Text provided:
I wouldn't presume to call myself an expert in anything beer related, and I am a total non-professional in regards to writing. I prattle on this page for the sheer love of music and beer, in that order, so my opinions are solely those of a fan and consumer.
The last time you and I were discussing something important related to the local beer scene, we were talking about the self-mutilation of Saint Arnold's vanity project -- The Divine Reserve Series -- and the scission of achievement vs. hype in regards to special beer releases, a current phenomenon that has driven a contaminate spike between beer enthusiasts and beer trolls.
One important thing to note is that all of those sons-of-bitches who requested Tickle Me Elmos on their fifth Christmases are all of legal drinking age now, and therefore in their able-bodied, endurance-queuing brains, Demand is a verb that is commanded, not a noun that is stipulated. From that lot, I expected to see some gnashing of the keyboard in response to my opinions about DR12.
But what I discovered is that many of you shared the same concerns about 1) the mad crush of neurosis and anxiety from procuring that beer from the shelves, and 2) the quality of the beer itself did not match that coda. Both took quite the opposing trajectories in terms of achievement vs. hype. As a fan and consumer, I think that this type of brewery-sponsored behavior leads to an acute case of combat fatigue from your servile customers when asking them to knuckle lesser people out of the way in pursuit of the prize.
Yes, I admit that the idea of small-batch beer is indeed exciting. The notion of something hand-crafted with special ingredients, treated carefully with expertise and style and controlled flare, then delivered to a modest sanctuary in your city until you are available for pick-up is quixotic poetry. And sure, rarity adds incredible appeal and personal value because, well, that is part of our self-satisfying, peer-affirming human nature.

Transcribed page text
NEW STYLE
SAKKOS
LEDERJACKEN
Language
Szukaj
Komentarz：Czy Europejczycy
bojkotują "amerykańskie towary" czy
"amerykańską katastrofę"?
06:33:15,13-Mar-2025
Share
==
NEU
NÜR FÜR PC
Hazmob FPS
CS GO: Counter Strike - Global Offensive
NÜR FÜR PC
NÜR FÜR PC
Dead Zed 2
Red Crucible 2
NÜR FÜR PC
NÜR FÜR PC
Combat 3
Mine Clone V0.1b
---
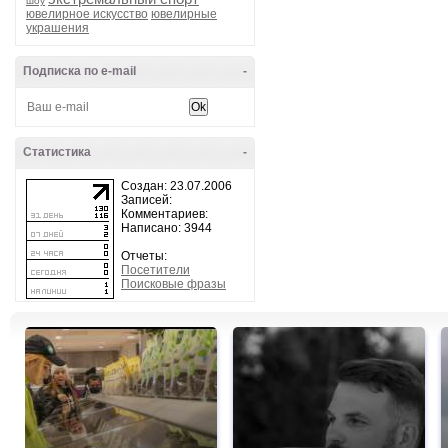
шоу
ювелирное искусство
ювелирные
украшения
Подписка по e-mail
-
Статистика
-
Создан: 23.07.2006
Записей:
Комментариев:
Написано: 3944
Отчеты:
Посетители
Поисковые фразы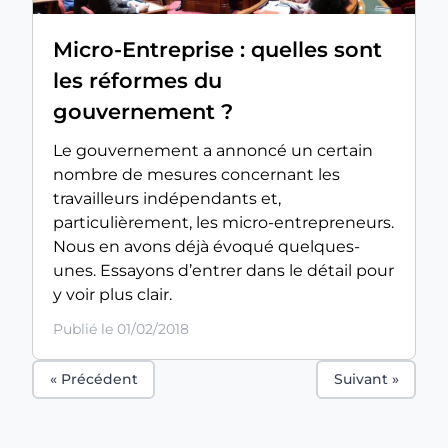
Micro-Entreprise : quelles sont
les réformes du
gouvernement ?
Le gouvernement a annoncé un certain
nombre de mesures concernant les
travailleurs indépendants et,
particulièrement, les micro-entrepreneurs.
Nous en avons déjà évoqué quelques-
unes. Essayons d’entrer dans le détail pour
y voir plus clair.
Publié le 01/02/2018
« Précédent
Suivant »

Your goal:
Please answer: in the beer post, what does the writer call Saint Arnold's Divine Reserve Series?

Result of the exercise:
A vanity project.